● EXTRACT
Here again, the number is not literal but represents, no longer merely complete revenge, but wholesale, unlimited brutality. People familiar with the Bible’s newer Testament will make the connection to Jesus’ counter command to his disciples, that they forgive the one who has offended them, not merely seven times (fully persistent forgiveness) but seventy-seven times (or seventy times seven), representing an unfettered desire for healing and reconciliation. This relentless spirit of restoration is the opposite of Lamech’s.

One early meaning of a Hebrew word for “redeemer” refers to the avenger of blood, the kinsman who takes up the responsibility to kill the killer even if the slaying was accidental. To provide for accidental killers, the Israelites established six cities of refuge in which the avenger of blood could not kill them.

Speak to the Israelites, and say to them: When you cross the Jordan into the land of Canaan, then you shall select cities to be cities of refuge for you, so that a slayer who kills a person without intent may flee there. The cities shall be for you a refuge from the avenger, so that the slayer may not die until there is a trial before the congregation. The cities that you designate shall be six cities of refuge for you . . . . (Numbers 35:10-13 NRSV)

The idea of a trial before the congregation represents the emergence of law and order. Another step against unrestrained vengeance with its perpetuation in cycles of revenge came with the lex talionis or “law of retribution” – the famous “eye for an eye.”

If any harm follows, then you shall give life for life,
eye for eye, tooth for tooth, hand for hand, foot for foot,
burn for burn, wound for wound, stripe for stripe.
(Exodus 21:23-25 NRSV)

I believe there is general agreement among scholars that the law of retribution began as a legal restriction of revenge: only an eye for an eye, rather than the overkill of Lamech and his kind. By the time of Deuteronomy, however, the restriction had turned into a mandate, and so we find added a command against leniency, “Show no pity: life for life, eye for eye, tooth for tooth, hand for hand, foot for foot.” (Deuteronomy 19:21 NRSV) For his followers, Jesus overrides even regulated vengeance (see Matthew 5:38-41, the well-known “turn the other cheek” teaching).

● SOURCE DATA

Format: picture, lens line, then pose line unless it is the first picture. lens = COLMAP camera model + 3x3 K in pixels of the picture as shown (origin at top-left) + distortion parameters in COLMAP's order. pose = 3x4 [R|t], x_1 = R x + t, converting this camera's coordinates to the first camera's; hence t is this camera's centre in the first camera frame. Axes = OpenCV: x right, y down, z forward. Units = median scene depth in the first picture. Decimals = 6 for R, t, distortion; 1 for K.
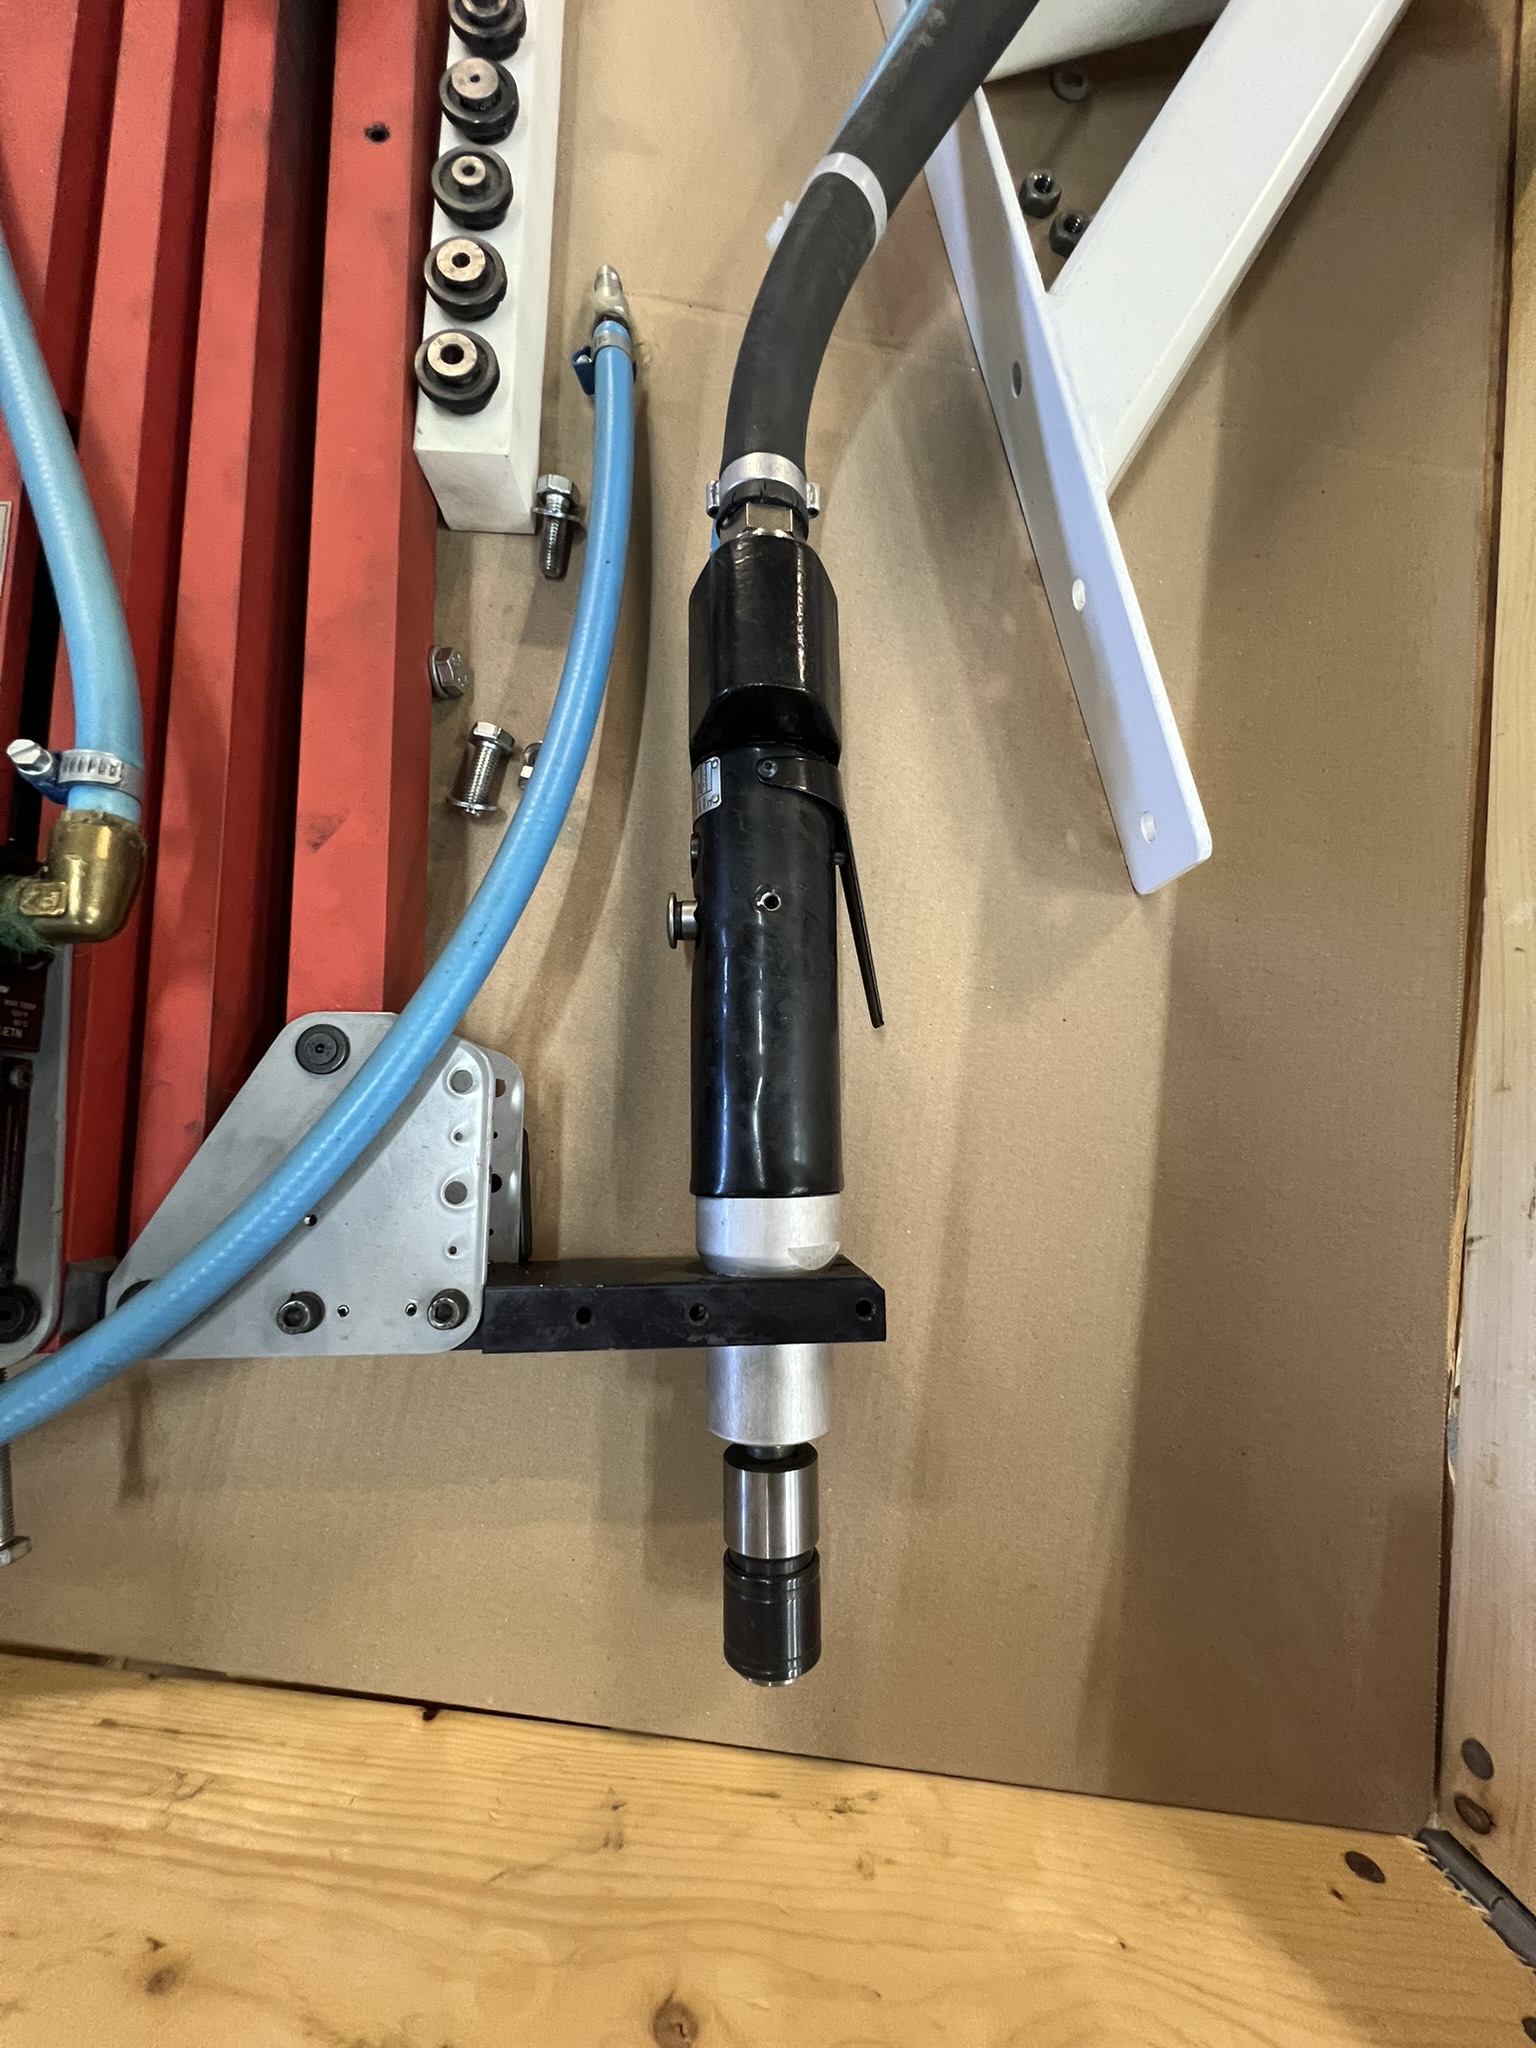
lens RADIAL K [[816.7, 0, 767.7], [0, 816.7, 1026.7], [0, 0, 1]] dist [-0.001153, -0.000162]
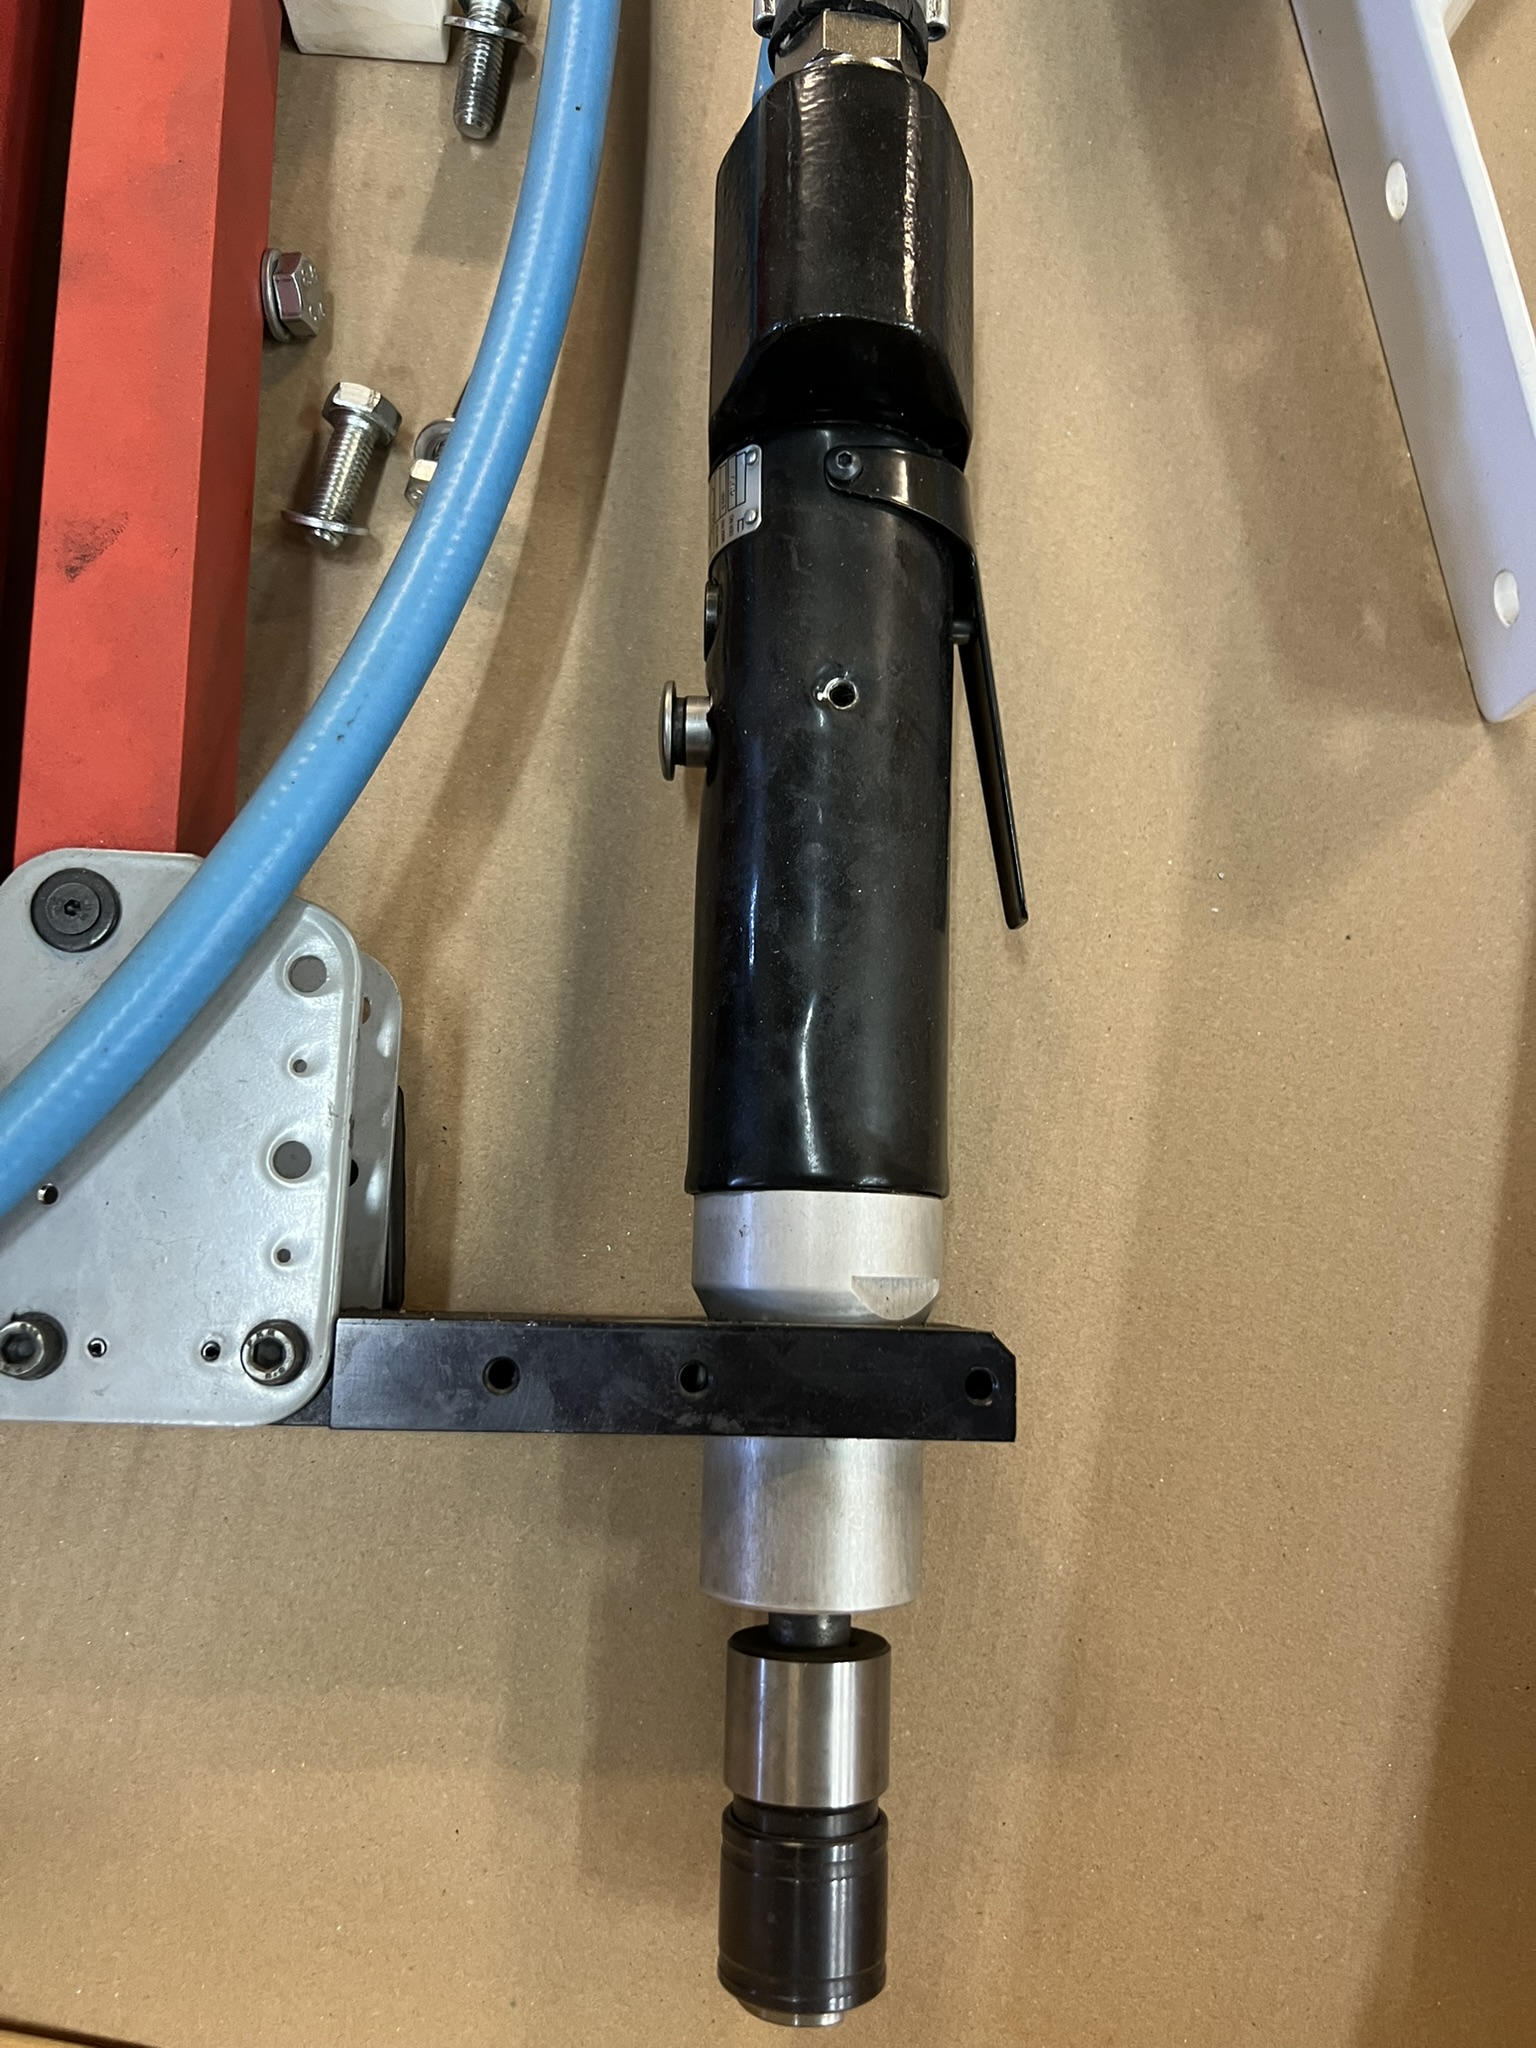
lens RADIAL K [[1576.9, 0, 778.5], [0, 1576.9, 1044.3], [0, 0, 1]] dist [0.037841, -0.061105]
pose [[0.999294, 0.034051, -0.015868, -0.013258], [-0.034211, 0.999365, -0.009937, 0.100922], [0.015520, 0.010473, 0.999825, -0.117024]]
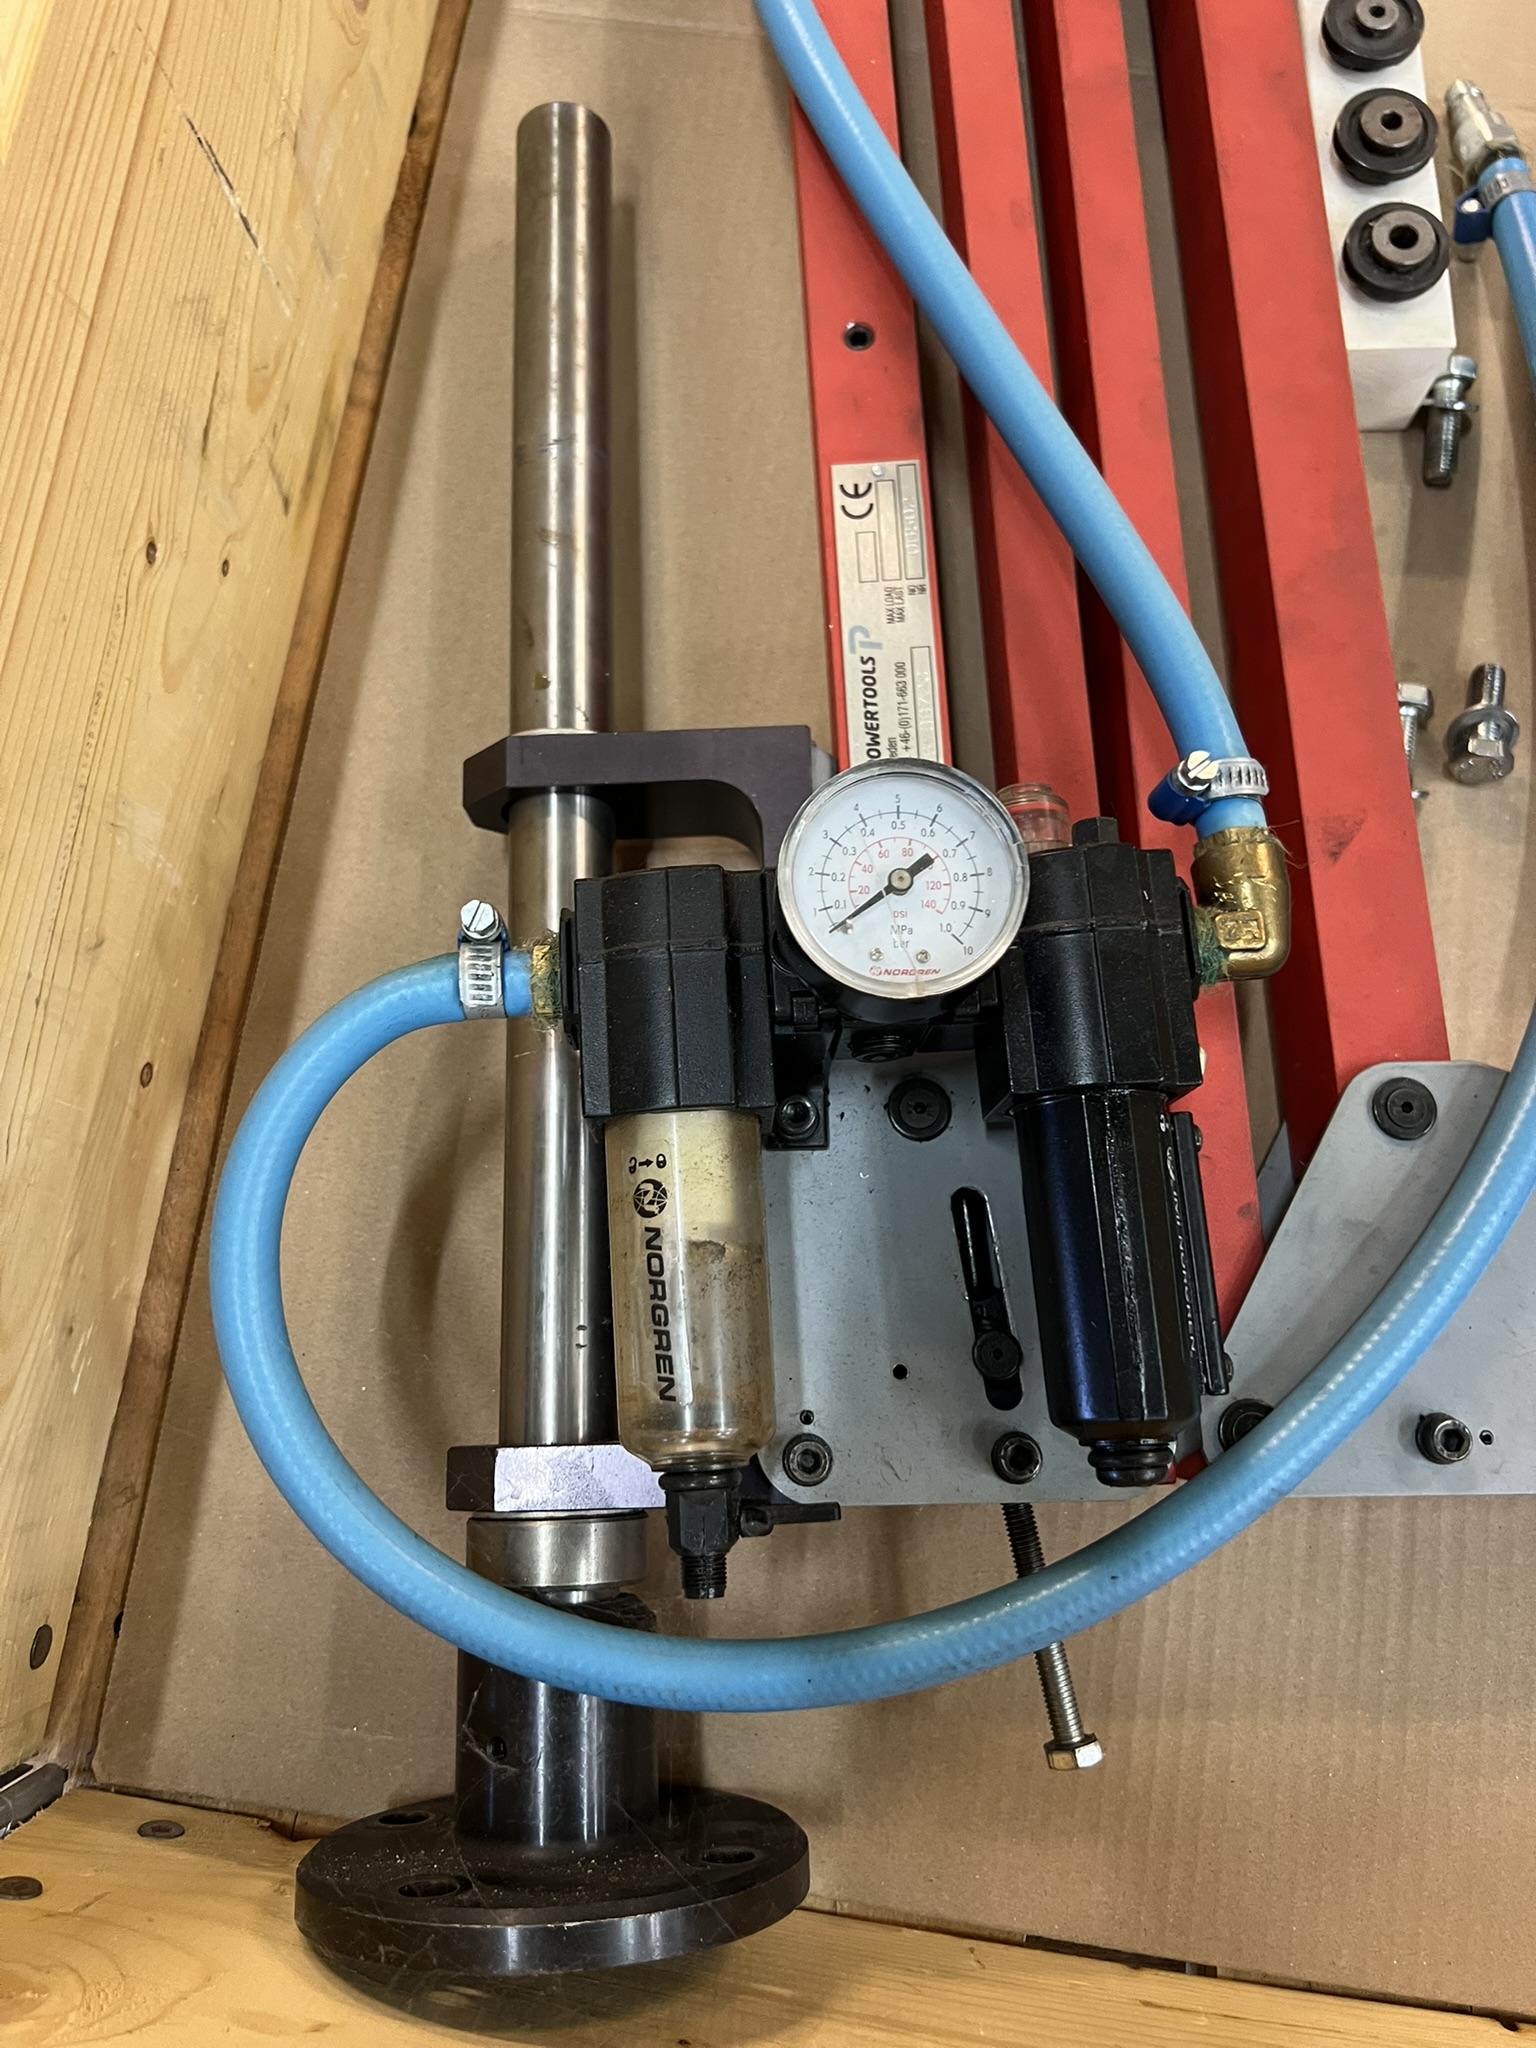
lens RADIAL K [[1563.4, 0, 768.0], [0, 1563.4, 1024.0], [0, 0, 1]] dist [0.044970, -0.073031]
pose [[0.995959, -0.032655, -0.083666, -0.876970], [0.025050, 0.995592, -0.090381, 0.058850], [0.086249, 0.087920, 0.992387, -0.491061]]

● REQUIRED ACTION 1
Translate this sentence from the text on vengeance in the Bible into Spanish: "The idea of a trial before the congregation represents the emergence of law and order."
● REQUIRED ACTION 2
Copy the text on vengeance in the Bible between "If any harm" and "(Exodus 21:23-25 NRSV)", inclusive.

● FINAL ANSWER 1
La idea de un juicio ante la congregación representa el surgimiento de la ley y el orden.

● FINAL ANSWER 2
If any harm follows, then you shall give life for life,
eye for eye, tooth for tooth, hand for hand, foot for foot,
burn for burn, wound for wound, stripe for stripe.
(Exodus 21:23-25 NRSV)